A humorous look at the companies that caught our eye, for better or worse, this week
RioCan REIT (DOG)
Being a landlord is a great way to make money – until the tenants stop paying their bills. With retailers temporarily closing their doors or suffering a sharp drop in business, RioCan – one of Canada’s largest real estate investment trusts – collected just 55 per cent of April rents, with another 17 per cent deferred and the rest up in the air. RioCan said it anticipates collecting “most, if not all, that is owed to us,” but with the coronavirus causing a deep economic contraction and many retailers skating close to the line, RioCan might have to resort to some extreme collection tactics: “We don’t stop tickling until you pays us, see.”
General Electric (DOG)
Amid all the upheaval and uncertainty caused by the pandemic, you can still count on some things: General Electric’s stock price continuing to fall, for example. Adding to the myriad challenges GE was grappling with long before the coronavirus came along, the industrial giant now faces mounting pressure in its jet engine and components business – its largest division – as speculation grows that the steep drop in air travel could lead to airline bankruptcies. GE’s stock has already come in for a hard landing, plunging to a near three-decade low this week.

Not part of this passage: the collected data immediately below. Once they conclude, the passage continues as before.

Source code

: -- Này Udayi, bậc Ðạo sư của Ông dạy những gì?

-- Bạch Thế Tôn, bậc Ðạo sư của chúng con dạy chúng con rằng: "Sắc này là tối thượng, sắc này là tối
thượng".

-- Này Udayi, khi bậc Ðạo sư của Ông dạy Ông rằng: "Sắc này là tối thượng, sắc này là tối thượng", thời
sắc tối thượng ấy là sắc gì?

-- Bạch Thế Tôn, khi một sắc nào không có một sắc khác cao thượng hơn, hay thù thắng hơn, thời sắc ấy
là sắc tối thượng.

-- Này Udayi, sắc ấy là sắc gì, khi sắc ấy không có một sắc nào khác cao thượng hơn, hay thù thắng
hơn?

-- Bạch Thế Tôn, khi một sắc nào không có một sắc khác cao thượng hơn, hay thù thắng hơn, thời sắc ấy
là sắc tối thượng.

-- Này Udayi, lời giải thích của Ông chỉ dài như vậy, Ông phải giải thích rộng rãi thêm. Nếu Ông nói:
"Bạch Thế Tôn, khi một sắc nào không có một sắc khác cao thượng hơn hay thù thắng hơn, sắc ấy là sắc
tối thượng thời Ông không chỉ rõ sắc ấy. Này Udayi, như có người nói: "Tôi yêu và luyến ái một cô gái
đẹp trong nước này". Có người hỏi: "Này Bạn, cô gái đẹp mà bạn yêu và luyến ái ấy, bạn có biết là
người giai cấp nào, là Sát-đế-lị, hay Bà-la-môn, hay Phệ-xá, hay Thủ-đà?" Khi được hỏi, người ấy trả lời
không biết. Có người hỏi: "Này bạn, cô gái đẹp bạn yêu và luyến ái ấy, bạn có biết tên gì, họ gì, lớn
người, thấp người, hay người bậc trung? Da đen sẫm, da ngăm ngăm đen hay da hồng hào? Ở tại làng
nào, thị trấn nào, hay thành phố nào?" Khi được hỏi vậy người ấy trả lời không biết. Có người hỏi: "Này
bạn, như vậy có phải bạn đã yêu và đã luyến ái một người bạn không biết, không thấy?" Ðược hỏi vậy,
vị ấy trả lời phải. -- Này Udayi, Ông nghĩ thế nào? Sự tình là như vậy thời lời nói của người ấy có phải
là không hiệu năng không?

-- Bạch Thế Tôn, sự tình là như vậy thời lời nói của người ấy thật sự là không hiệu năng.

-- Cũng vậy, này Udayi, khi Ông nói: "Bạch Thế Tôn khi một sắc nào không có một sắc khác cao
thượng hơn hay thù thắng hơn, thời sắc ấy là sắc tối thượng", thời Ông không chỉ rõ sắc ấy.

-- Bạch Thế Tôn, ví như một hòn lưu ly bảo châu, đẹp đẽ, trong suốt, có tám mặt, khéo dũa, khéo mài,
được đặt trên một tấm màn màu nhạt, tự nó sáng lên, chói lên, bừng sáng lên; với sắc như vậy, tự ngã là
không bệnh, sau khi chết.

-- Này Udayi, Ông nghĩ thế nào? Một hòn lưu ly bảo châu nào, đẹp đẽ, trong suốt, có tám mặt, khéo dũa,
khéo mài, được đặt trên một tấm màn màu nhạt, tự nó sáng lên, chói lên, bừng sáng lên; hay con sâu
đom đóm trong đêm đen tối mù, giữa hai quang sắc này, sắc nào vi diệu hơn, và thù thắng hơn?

Applied DNA Sciences (STAR)
Donald Trump may claim that coronavirus testing is “overrated” (for reasons that have absolutely nothing to do with politics, of course). But for shareholders of Applied DNA Sciences, testing is a ticket to wealth. Shares of the biotech company soared after the U.S. Food and Drug Administration provided emergency-use authorization for the company’s COVID-19 test. Unfortunately for Mr. Trump’s re-election chances, more tests probably means more confirmed coronavirus cases.
SmileDirectClub investors just got punched in the mouth. The shares tumbled after the company, which sells teeth-alignment kits, posted a wider-than-expected quarterly loss of US$107-million, up from a loss of US$20.5-million a year earlier, as sales rose 11 per cent but missed expectations. With the company cutting its marketing budget by 90 per cent and temporarily closing all of its SmileShops except for those in Hong Kong, shareholders might not be smiling for a long time.
This doesn’t look good. Women’s apparel retailer Reitmans was already struggling before the coronavirus hit. Now, with its 587 stores closed and its lenders slashing available credit, the company’s survival is in question. Since Reitmans – whose other banners include Addition Elle, Penningtons, RW & Co. and Thyme – announced on May 1 that it “may be unable to continue as a going concern” unless it can find additional financing, the shares have lost about three-quarters of their value and are down about 97 per cent in the past year. In Reitmans’ case, the trend is not your friend.